7 Questions for… Ivar Grydeland

©Peter Gannushkin

©Peter Gannushkin

My first exposure to Ivar Grydeland’s music was his 2012 Hubro solo album, “Bathymetric Modes” – sparse yet warm, humorous, completely unpredictable and yet with clear form and structure (yes, I liked it). Delving deeper, I found his work with improvisers Huntsville (also Hubro) and Dans les arbres (whose ECM debut was described in The Wire as, “…one of the finest ECM Improv releases – indeed, releases from any label – in recent years.” Ivar’s new solo disc – “Stop Freeze Wait Eat” (Hubro) builds on all that has gone before and travels in an even more minimal direction.

1. Name an experience that contributed to your becoming a musician?
Constantly going to see bands playing at the local jazz club in Kongsberg, where I grew up, clearly contributed. For a long time I had to listen to the music from the streets, because I was too young to buy tickets.

2. Music-wise, who or what are you listening to at the moment?
Alasdair Roberts’ “A Wonder Working Stone” has been on for a while, a few older Daniel Lanois albums, Gillian Welch’s “The Harrow & The Harvest”, Sufjan Stevens’ “Carrie & Lowell”, label mate Håkon Stene’s “Lush Laments for Lazy Mammal”, Eric Chenaux’ “Skullsplitter”. That album has some really great songs! I saw him live in Oslo earlier in 2015, and it really blew my mind. Never heard of him before that concert, but I’ve been listening a lot to his latest album since then.

3. What’s the balance of preparation vs. improvisation for the average live set or recording?
It depends on the situation and which ensemble I am playing with. It also depends on what you mean by preparation. None of the bands I am playing in specifically prepare things like, for example, form, dynamics, material for a stage performance. On the other hand, listening back to live recordings of the two bands, it is obvious that a lot of preparation and tacit agreement has been done. There are too many recurring elements in concerts with Dans les arbres for me to be totally comfortable claiming it is not prepared. There is a lot of preparation just from accepting to sound a bit similar to what we did yesterday. Now, that does not mean that I believe we are playing fixed compositions. We are indeed improvising. The music develops, and the recurring elements may appear in new constellations for each performance. But still, previous performances inevitably inform later performances, and for Dans les arbres, they do so to the extent that I regard it as preparation. This has been a special interest for me in recent years. It has been my focus and point of departure for an artistic research fellowship project at The Norwegian Academy of Music in Oslo. My latest solo release “Stop Freeze Wait Eat” (Hubro 2015) is one of the artistic results of this research project.

Working solo is very different for me. I may prepare a certain set of material, certain dynamics etc. Always combined with a wish to be forced to rethink what I have prepared, because the trajectory of that improvisation took me somewhere I didn’t quite expect.
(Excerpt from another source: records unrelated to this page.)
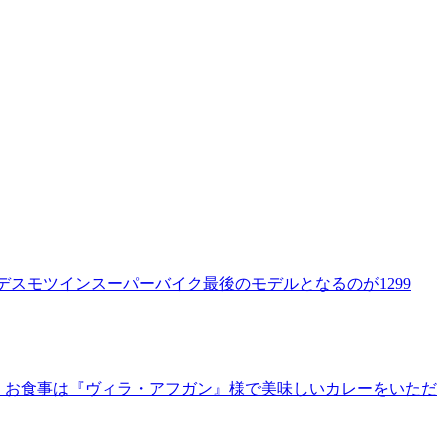
ucatiデスモツインスーパーバイク最後のモデルとなるのが1299
す。 お食事は『ヴィラ・アフガン』様で美味しいカレーをいただ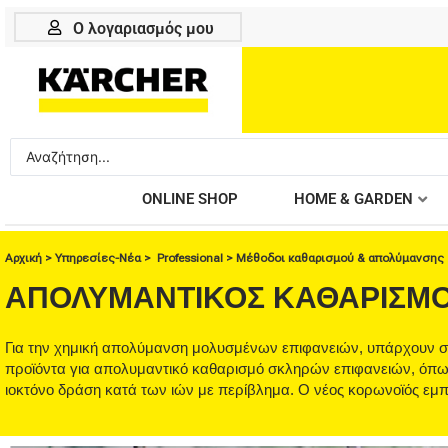
Μετάβαση
Ο λογαριασμός μου
στο
περιεχόμενο
Search
...
ONLINE SHOP
HOME & GARDEN
Αρχική
>
Υπηρεσίες-Νέα
>
Professional
>
Μέθοδοι καθαρισμού & απολύμανσης
ΑΠΟΛΥΜΑΝΤΙΚΌΣ ΚΑΘΑΡΙΣΜΌ
Για την χημική απολύμανση μολυσμένων επιφανειών, υπάρχουν στρ
προϊόντα για απολυμαντικό καθαρισμό σκληρών επιφανειών, όπως
ιοκτόνο δράση κατά των ιών με περίβλημα. Ο νέος κορωνοϊός εμπί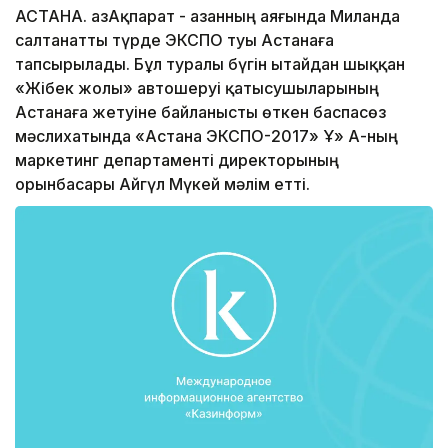
АСТАНА. ҚазАқпарат - Қазанның аяғында Миланда
салтанатты түрде ЭКСПО туы Астанаға
тапсырылады. Бұл туралы бүгін Қытайдан шыққан
«Жібек жолы» автошеруі қатысушыларының
Астанаға жетуіне байланысты өткен баспасөз
мәслихатында «Астана ЭКСПО-2017» ҰҚ» АҚ-ның
маркетинг департаменті директорының
орынбасары Айгүл Мүкей мәлім етті.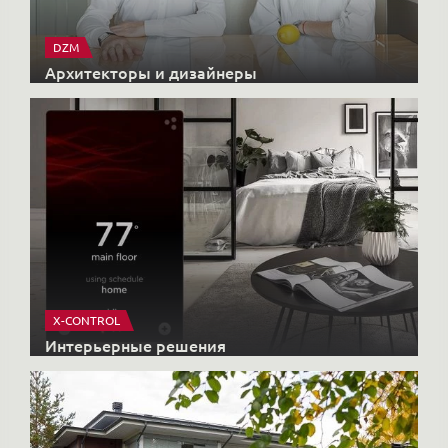
DZM
Архитекторы и дизайнеры
X-CONTROL
Интерьерные решения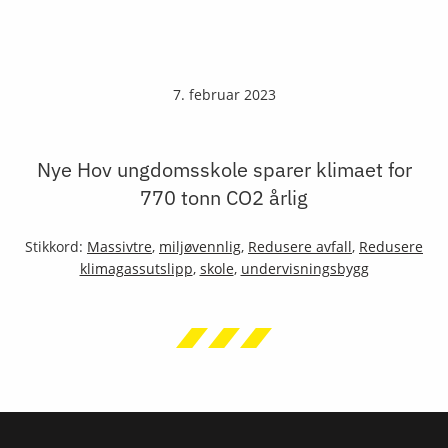
7. februar 2023
Nye Hov ungdomsskole sparer klimaet for
770 tonn CO2 årlig
Stikkord:
Massivtre
,
miljøvennlig
,
Redusere avfall
,
Redusere
klimagassutslipp
,
skole
,
undervisningsbygg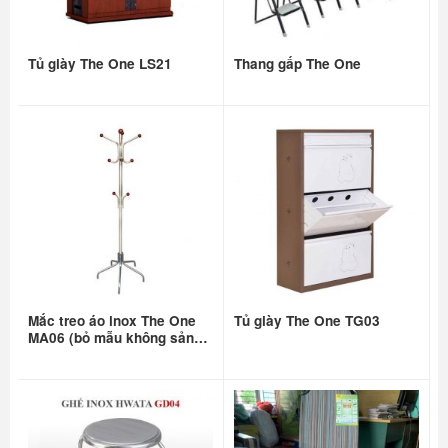
Tủ giày The One LS21
Thang gấp The One
Mắc treo áo inox The One
Tủ giày The One TG03
MA06 (bỏ mẫu không sản
xuất nữa)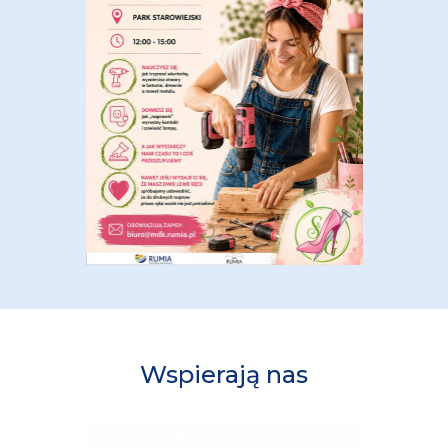
Wspierają nas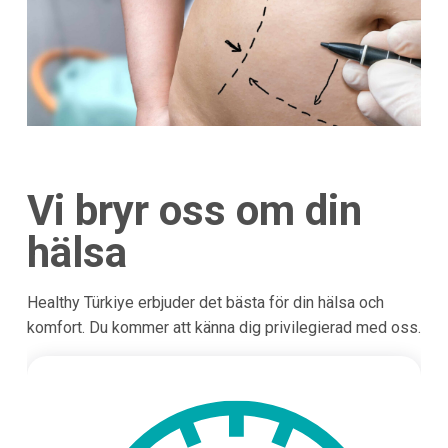
Vi bryr oss om din
hälsa
Healthy Türkiye erbjuder det bästa för din hälsa och
komfort. Du kommer att känna dig privilegierad med oss.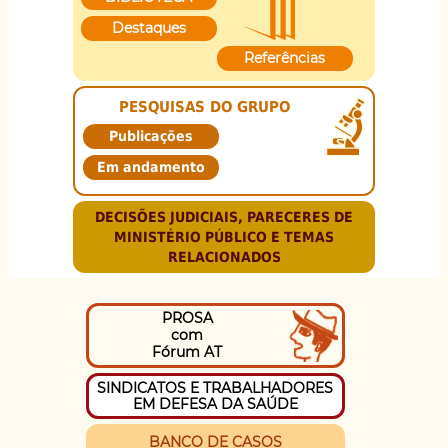
Destaques
Referências
PESQUISAS DO GRUPO
Publicações
Em andamento
DECISÕES JUDICIAIS, PARECERES DE
MINISTÉRIO PÚBLICO E TEMAS
RELACIONADOS
PROSA
com
Fórum AT
SINDICATOS E TRABALHADORES
EM DEFESA DA SAÚDE
BANCO DE CASOS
4. Who is the most inspiring person you’ve collaborated with, and why?
I think my main collaborators in Dans les arbres and Huntsville are my favorites: Christian Wallumrød, Xavier Charles, Ingar Zach and Tonny Kluften. I have been working with them for years, and I am still very inspired by their music, and the music we do together.

5. What superstitions or rituals do you have? (around performance, recording, everyday life?)
No.

6. Where do you stand on the streaming/downloading/file-sharing/musicians-not-getting-paid-for-their-music debate?

© Andreas Ulvo

© Andreas Ulvo

I am the angry and worried kind of artist. But I try not to focus that much on it. As a consumer I am not very intrigued by the streaming thing. I can easily check out new stuff, but I care about the artwork and the details usually printed on the covers. Like, for instance, who is playing? What is that instrument? When was this released (you can certainly CANNOT trust Spotify to get that information right.)

7. If money and time were no object, what would your next project be?
I would not mind a full month’s tour in Europe with Dans les arbres, followed by a full month with Huntsville.

“Stop Freeze Wait Eat” and “Bathymetric Modes” are both available from Hubro Music.